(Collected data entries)
──────

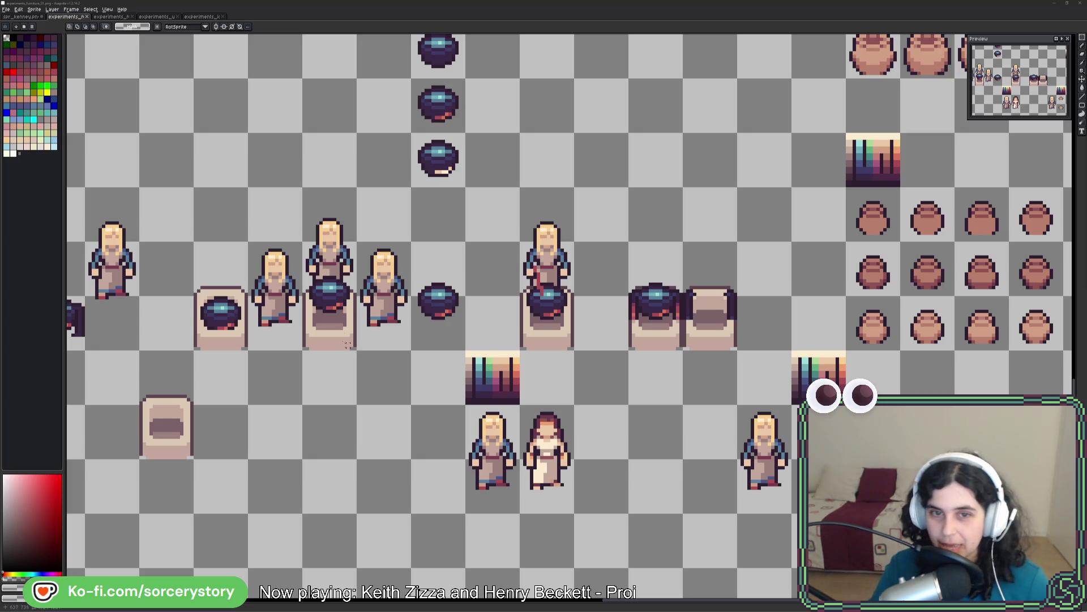
{"action": "scroll", "coordinate": [453, 313], "scroll_direction": "up", "scroll_amount": 3}
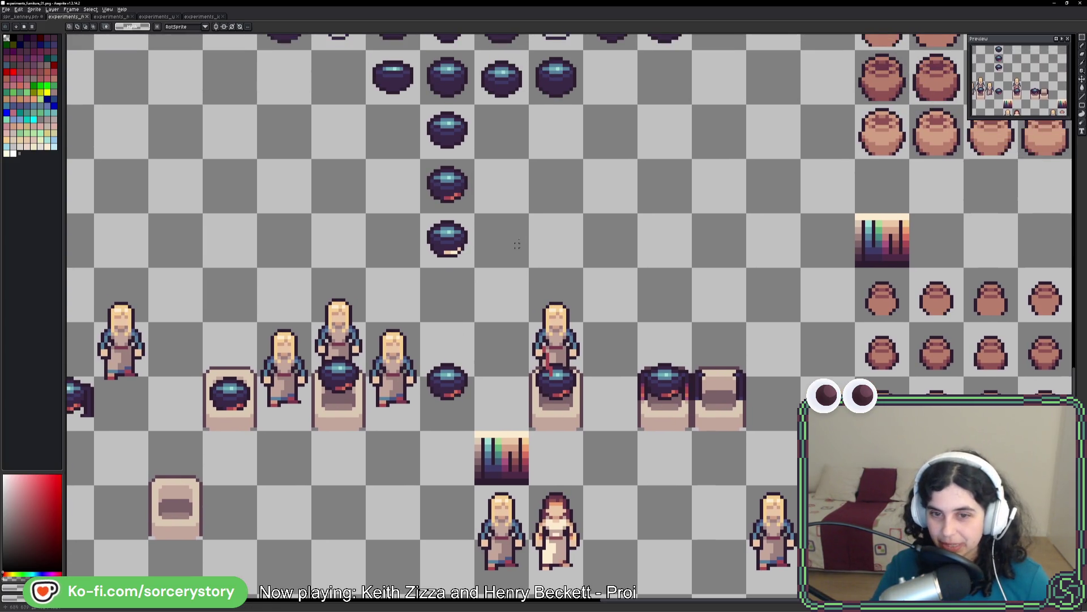
{"action": "scroll", "coordinate": [534, 257], "scroll_direction": "up", "scroll_amount": 2}
- Pan over the settler, pot, bed and loom sprites, then bring the running game back to front
{"action": "mouse_move", "coordinate": [522, 270]}
{"action": "left_mouse_down"}
{"action": "mouse_move", "coordinate": [711, 232]}
{"action": "mouse_move", "coordinate": [656, 283]}
{"action": "mouse_move", "coordinate": [403, 298]}
{"action": "left_mouse_up"}
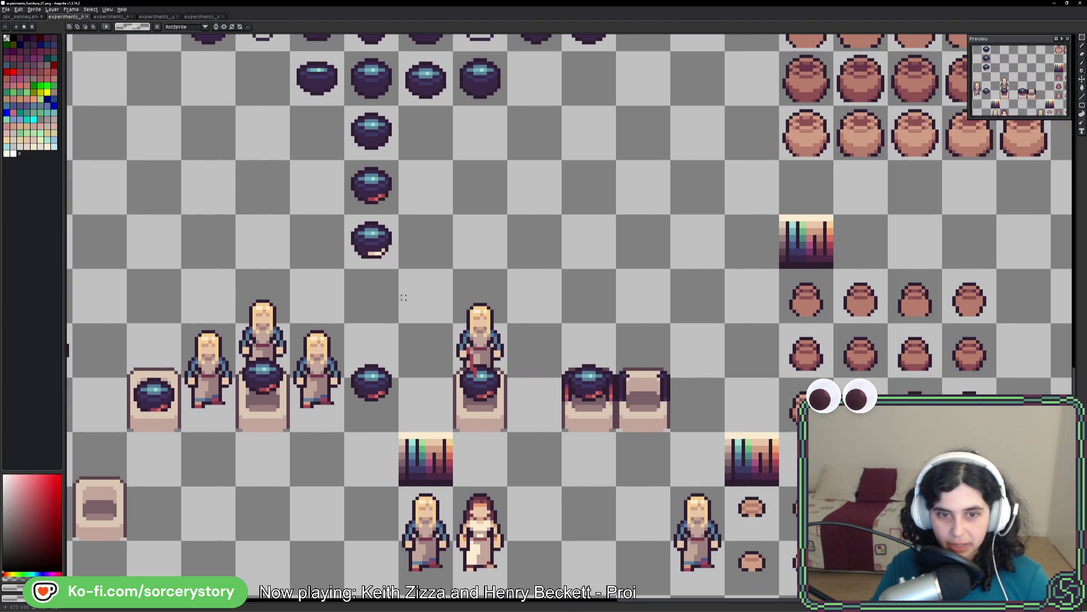
{"action": "mouse_move", "coordinate": [454, 208]}
{"action": "left_mouse_down"}
{"action": "mouse_move", "coordinate": [454, 314]}
{"action": "mouse_move", "coordinate": [477, 240]}
{"action": "left_mouse_up"}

──────

WHAT IS BEING ASKED – Reproduce every record above word for word. Leave the pictures out.

WRITTEN ANSWER –
{"action": "scroll", "coordinate": [453, 313], "scroll_direction": "up", "scroll_amount": 3}
{"action": "scroll", "coordinate": [534, 257], "scroll_direction": "up", "scroll_amount": 2}
- Pan over the settler, pot, bed and loom sprites, then bring the running game back to front
{"action": "mouse_move", "coordinate": [522, 270]}
{"action": "left_mouse_down"}
{"action": "mouse_move", "coordinate": [711, 232]}
{"action": "mouse_move", "coordinate": [656, 283]}
{"action": "mouse_move", "coordinate": [403, 298]}
{"action": "left_mouse_up"}
{"action": "mouse_move", "coordinate": [454, 208]}
{"action": "left_mouse_down"}
{"action": "mouse_move", "coordinate": [454, 314]}
{"action": "mouse_move", "coordinate": [477, 240]}
{"action": "left_mouse_up"}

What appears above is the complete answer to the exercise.